Idd5 on mouse Chromosome 1 was confirmed in a congenic strain carrying a C57BL/10J donor region spanning the entire Idd5 locus introgressed onto the NOD/MrkTac genetic background. Parental strain C57BL/10J is resistant to type 1 (insulin dependent diabetes) whereas parental strain NOD/MrkTac is susceptible. As expected, the congenic strain displayed resistance to type 1 diabetes.
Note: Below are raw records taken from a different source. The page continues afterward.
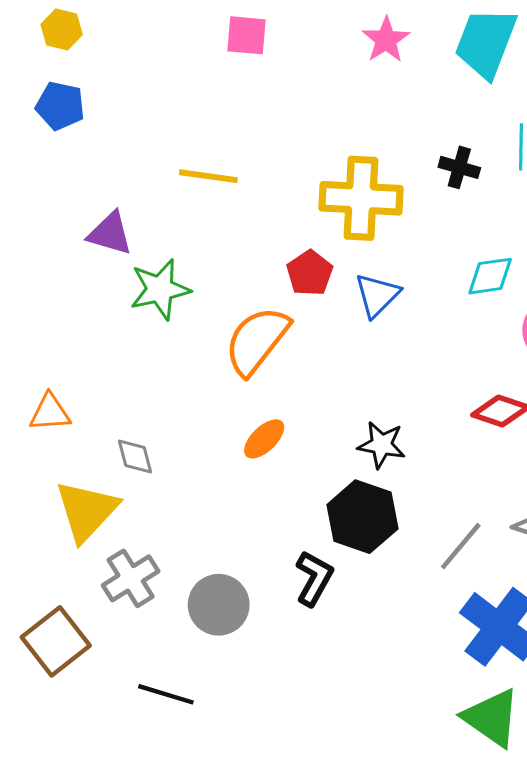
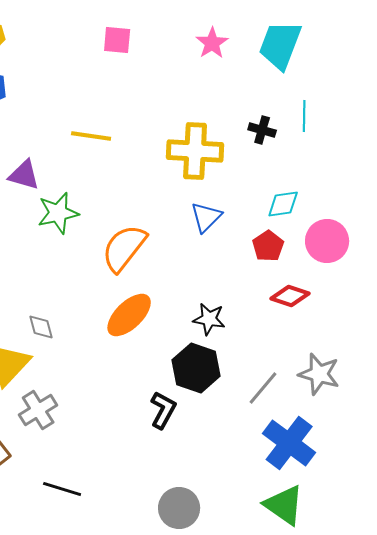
red pentagon: (310, 273) -> (268, 246), moved
orange ellipse: (264, 439) -> (129, 315), size x1.6
gray circle: (219, 605) -> (179, 508), moved

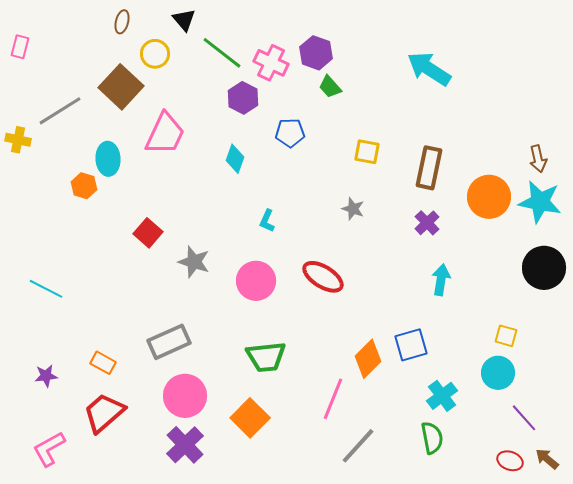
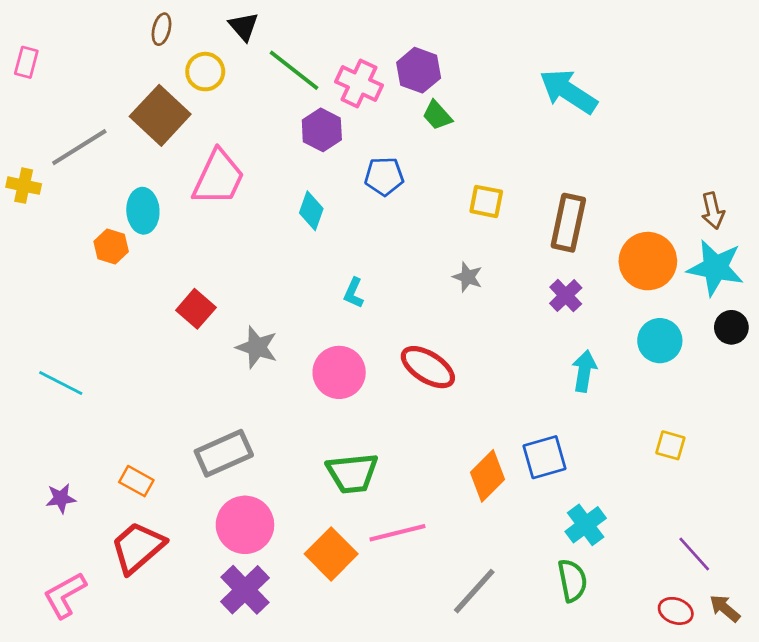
black circle: (544, 268) -> (731, 327), moved, size x0.6
cyan circle: (498, 373) -> (660, 341), moved
pink line: (333, 399) -> (397, 533), moved, turned 54

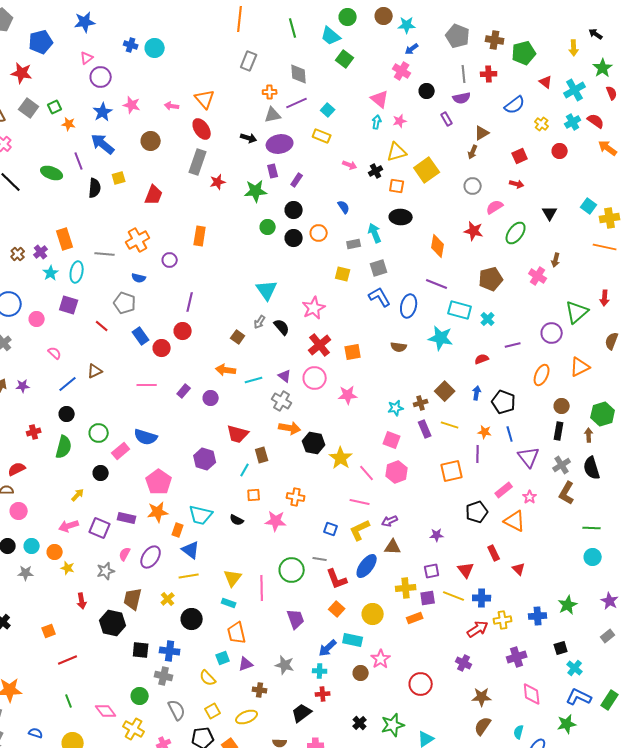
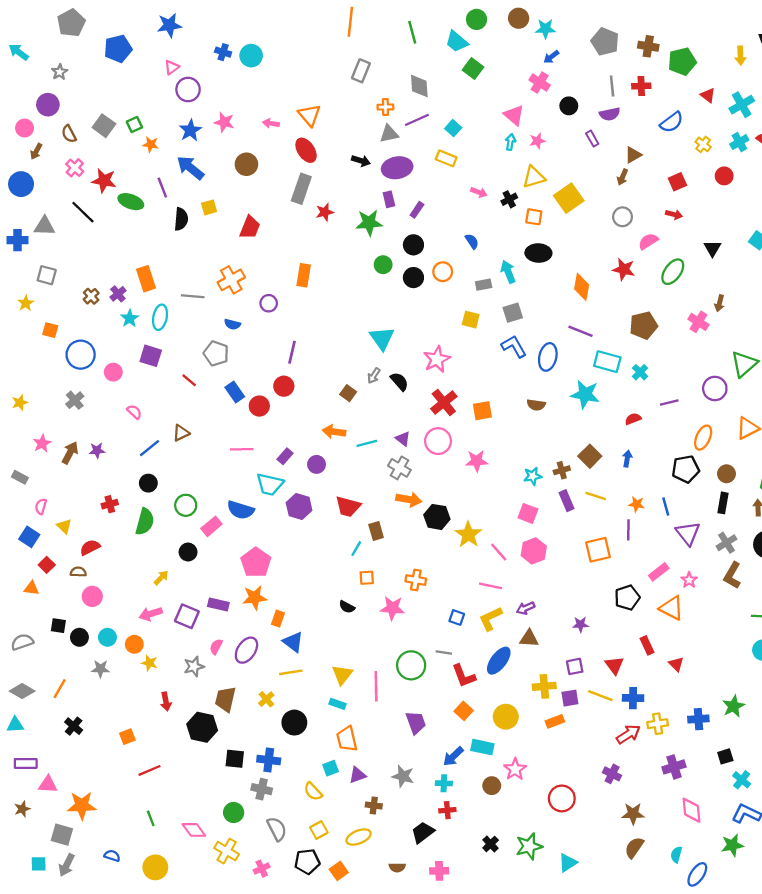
red star: (22, 73) -> (104, 181), moved
black pentagon: (504, 402) -> (686, 469), moved, turned -30
purple hexagon: (205, 459) -> (299, 506), moved
cyan trapezoid: (201, 515) -> (270, 484), moved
Refinement of the Idd5 locus was accomplished by creation of several subcongenic lines. Idd5 was resolved to 2 distinct loci, Idd5a at 33.8 cM and Idd5b at 41 cM on mouse Chromosome 1. Idd5a spans 32.8 cM (D1Mit124) - 34.8 cM (D1Mit303) and includes candidate genes Cflar, Casp8, Cd28, and Ctla4. Sequence analysis of Casp8 revealed several polymorphisms between C57BL/10J and NOD/MrkTac. Idd5b spans 39.3 cM (D1Mcg5) - 43.1 cM (D1Mit46/D1Mit132) and includes candidate genes Slc11a1 (Nramp1) and Il8rb (Cmkar2). A functional polymorphism exists in the Slc11a1 sequence between C57BL/10J and NOD/MrkTac. C57BL/10J-derived alleles confer resistance to type 1 diabetes at Nidd5a and Nidd5b.
An interaction between Nidd5 and Nidd3 was also confirmed in this study. A double congenic carrying C57BL/10J donor DNA at both Nidd5 and Nidd3 on an NOD/MrkTac genetic background was constructed. The double congenic is extremely resistant to both type 1 diabetes and insulitis.